Il avait alors été envoyé à Madagascar, pour y prendre en main la radio des Français libres. Mais avant d'accepter, il avait fait promettre à Maurice Schumann, autre camarade de Radio Londres, de le prévenir à temps pour pouvoir prendre part au Débarquement en France.

Une promesse tenue, mais après des étapes à Alger et en Ecosse, Franck Bauer ne touchera le sol normand qu'en juillet 1944. C'était quatre ans après avoir quitté la France sur un navire de guerre polonais pour une destination découverte à son arrivée, l'Angleterre, où il avait rallié "par hasard" un général dont il n'avait auparavant jamais entendu le nom...

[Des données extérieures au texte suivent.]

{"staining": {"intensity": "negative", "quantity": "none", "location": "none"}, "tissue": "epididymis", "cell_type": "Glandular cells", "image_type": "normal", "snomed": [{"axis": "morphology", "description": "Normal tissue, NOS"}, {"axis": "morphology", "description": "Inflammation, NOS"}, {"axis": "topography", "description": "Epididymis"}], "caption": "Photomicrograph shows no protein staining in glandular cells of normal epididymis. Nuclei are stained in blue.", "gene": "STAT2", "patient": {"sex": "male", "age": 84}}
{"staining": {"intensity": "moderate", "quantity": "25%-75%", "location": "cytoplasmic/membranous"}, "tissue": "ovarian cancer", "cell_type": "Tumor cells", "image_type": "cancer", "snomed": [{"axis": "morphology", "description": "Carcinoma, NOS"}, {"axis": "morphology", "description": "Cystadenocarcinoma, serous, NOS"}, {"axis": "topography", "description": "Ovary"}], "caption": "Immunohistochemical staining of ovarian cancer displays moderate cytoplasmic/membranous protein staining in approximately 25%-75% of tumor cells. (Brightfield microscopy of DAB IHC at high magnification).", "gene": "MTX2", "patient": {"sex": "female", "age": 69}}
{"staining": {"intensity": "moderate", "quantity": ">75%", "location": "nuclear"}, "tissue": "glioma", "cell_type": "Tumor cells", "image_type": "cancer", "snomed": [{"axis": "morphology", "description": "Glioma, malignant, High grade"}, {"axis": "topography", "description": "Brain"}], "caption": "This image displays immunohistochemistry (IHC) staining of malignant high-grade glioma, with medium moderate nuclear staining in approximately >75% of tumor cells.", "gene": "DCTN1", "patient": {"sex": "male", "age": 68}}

Après la Libération, il travaille comme reporter de guerre aux Nouvelles du matin, puis à l'AFP, et entre au ministère de la Culture. Il fut par la suite secrétaire général de la Comédie-Française, fondateur du premier cabinet de relations publiques en France, professeur à la Sorbonne et commissaire de l'Exposition universelle de 1967, à Montréal.